RETURN map([1, 2], ['a', 'b']) AS m;
| m          |
| {1=a, 2=b} |

See map for more information.


Kùzu’s UNION is implemented by taking DuckDB’s UNION type as a reference. Similar to C++ std::variant, UNION is a nested data type that is capable of holding multiple alternative values with different types. The value under key “tag” is considered as the value being currently hold by the UNION.

See union for more information.

Converting Query Results to Arrow

In previous releases, we supported converting query result to Arrow tables in our Python API. In this release, converting to Arrow arrays are now also available in Rust, C (see kuzu_query_result_get_arrow_schema and kuzu_query_result_get_next_arrow_chunk), and C++ (see getArrowSchema and getNextArrowChunk) APIs.

NodeGroup Based Node Table Storage

This release introduces changes the storage layout of node tables. Before this release, we used to store each column in a node table contiguously in separate files. Each column contains one data file (e.g., n-1.col) and one null file (e.g., n-1.null) if the column may contain null values. This design posed two problems: 1) it requires maintaining many files in the database directory, which may lead to too many open files error; 2) it is not suitable for data compression. Although we still don’t implement compression yet (this will wait until the next few releases), this design would force us to adopt a single compression technique for the entire column.

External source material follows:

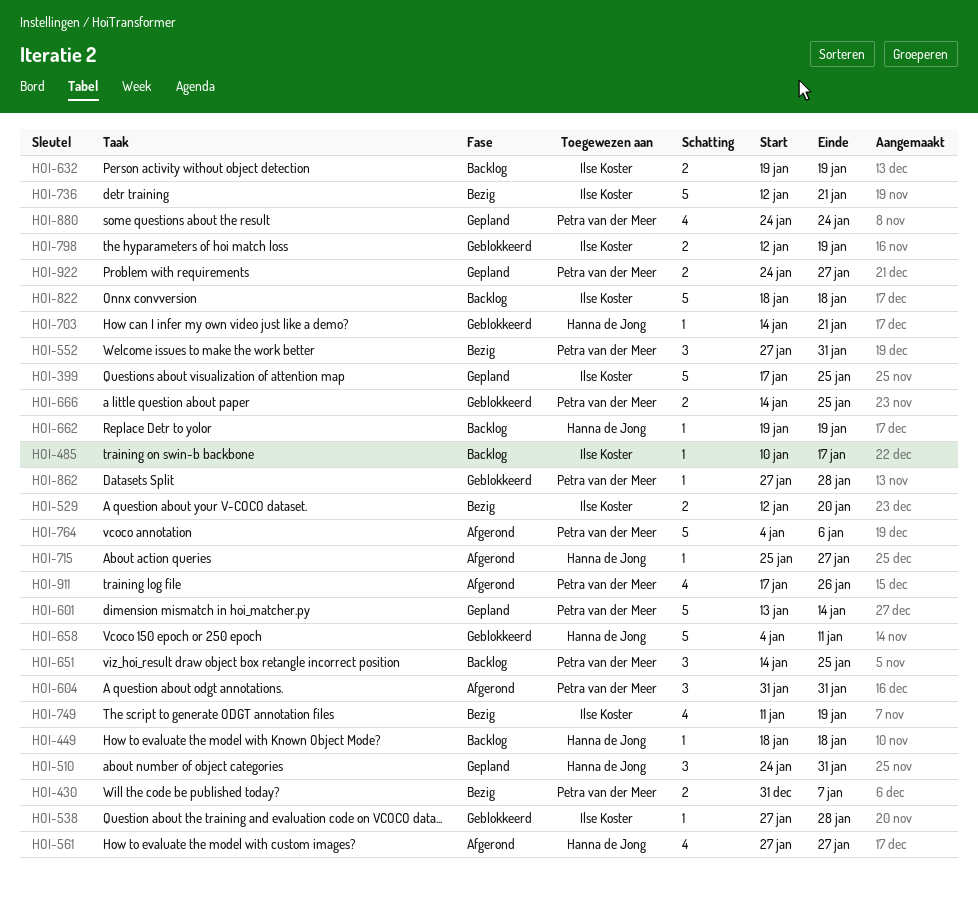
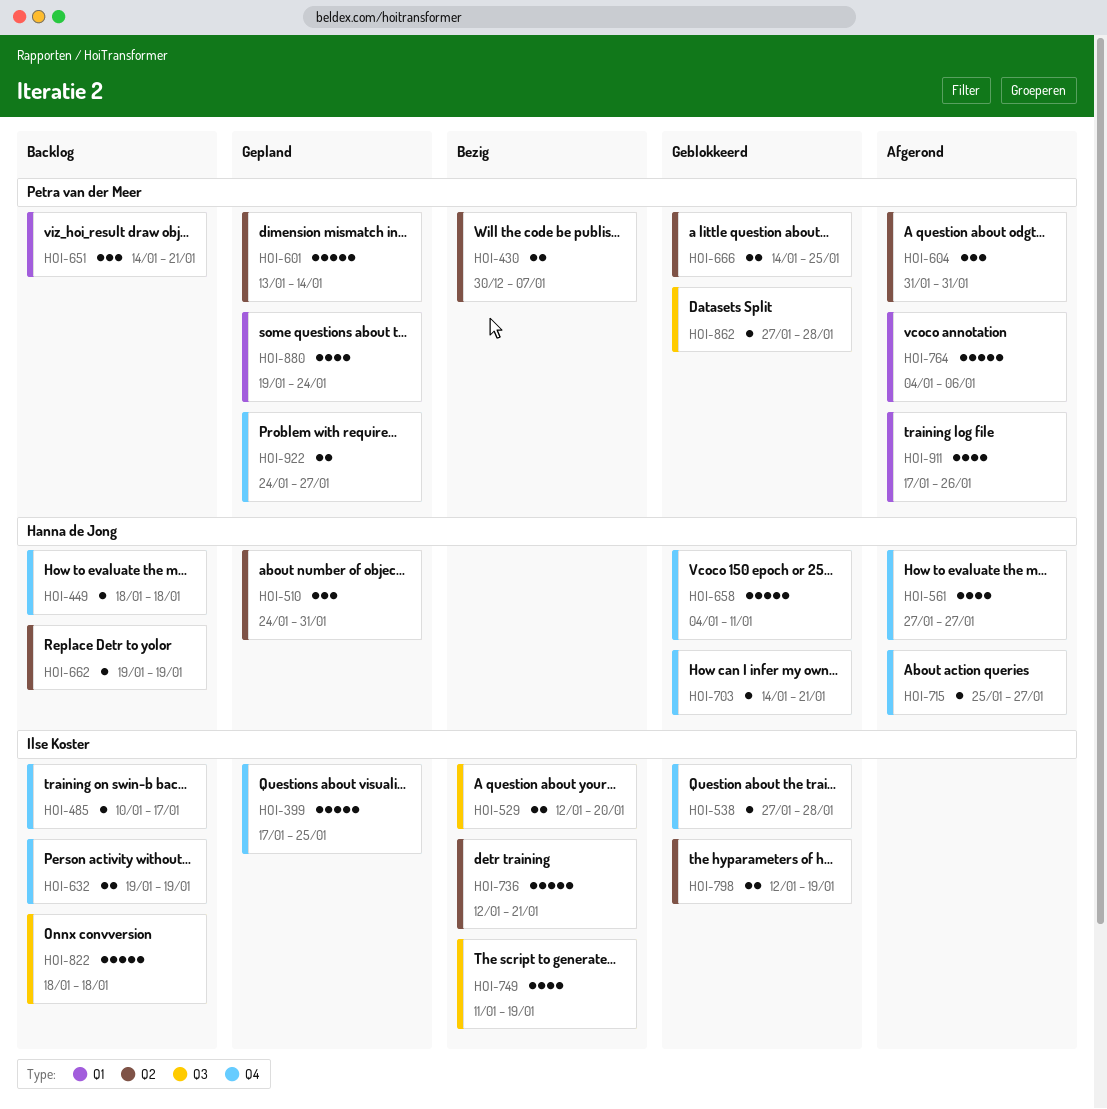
HOI-430, start: Dec 31 -> Dec 30
HOI-552: present -> none
HOI-651, due: Jan 25 -> Jan 21
HOI-880, start: Jan 24 -> Jan 19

Instead, partitioning each column into multiple chunks can offer more flexibility as each column chunk can be compressed and decompressed independently. In this release, we introduced the concept NodeGroup, which is equivalent to RowGroup and represents a horizontal partition of a table.1 With node group-based storage design, we also store data of all columns in a single file data.kz.2 This will enable more powerful compression schemes, e.g., constant compression, bit-packing, dictionary compression in the coming releases. For details on our new design, please visit this issue.

Unnesting Arbitrary Subqueries

Consider the following query that finds the name of users a who have at least 1 user b who is younger than a:

MATCH (a:User) 
WHERE EXISTS { MATCH (a)-[:Follows]->(b:User) WHERE a.age > b.age} 
RETURN a.name;

The query inside EXISTS is a correlated subquery and very expensive to evaluate because the inner subquery needs to be evaluated for each a with a nested loop join operator (which is often an inefficient way to evaluate joins). In this release, we implemented an optimization that unnests correlated subqueries based on the techniques adopted from this paper Unnesting Arbitrary Queries by Neumann and Kemper. This allows us to use hash joins instead of nested loop joins and execute these queries much faster. More details will come in a separate blog post on both this technique and how much gains we obtain.


  1. We use the term NodeGroup mainly due to that we also partition rel tables based on their src/dst nodes, instead of number of rows.

  2. Primary key index files are still kept separately, but eventually they will also be merged into the data.kz file.